Dataset records:
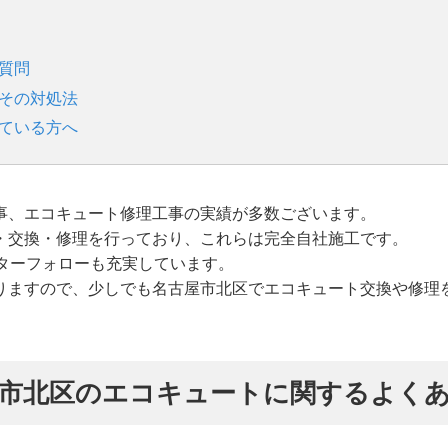
質問
とその対処法
れている方へ
事、エコキュート修理工事の実績が多数ございます。
・交換・修理を行っており、これらは完全自社施工です。
ターフォローも充実しています。
りますので、少しでも名古屋市北区でエコキュート交換や修理
市北区のエコキュートに関するよく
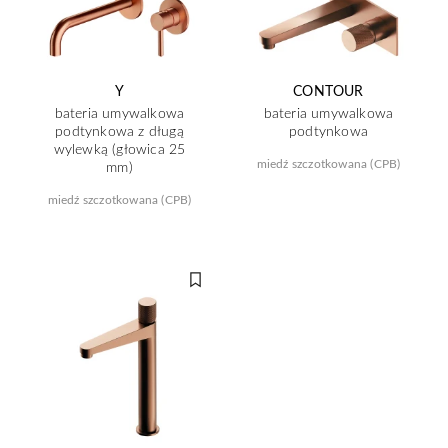
Y
CONTOUR
bateria umywalkowa
bateria umywalkowa
podtynkowa z długą
podtynkowa
wylewką (głowica 25
miedź szczotkowana (CPB)
mm)
miedź szczotkowana (CPB)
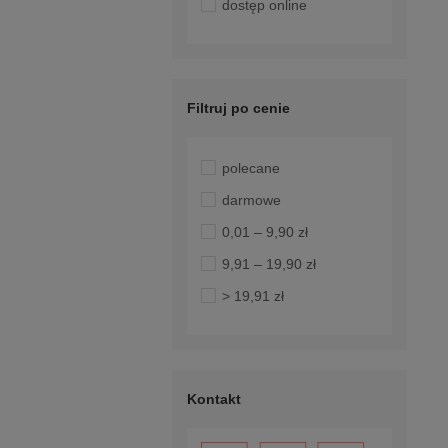
dostęp online
Filtruj po cenie
polecane
darmowe
0,01 – 9,90 zł
9,91 – 19,90 zł
> 19,91 zł
Kontakt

• WHAT IS BEING ASKED: Exactly the lines from the one containing "Filtruj po cenie" to the last line of the entries above must be duplicated, with both of those lines included and nothing more.

• EXERCISE ANSWER:
Filtruj po cenie
polecane
darmowe
0,01 – 9,90 zł
9,91 – 19,90 zł
> 19,91 zł
Kontakt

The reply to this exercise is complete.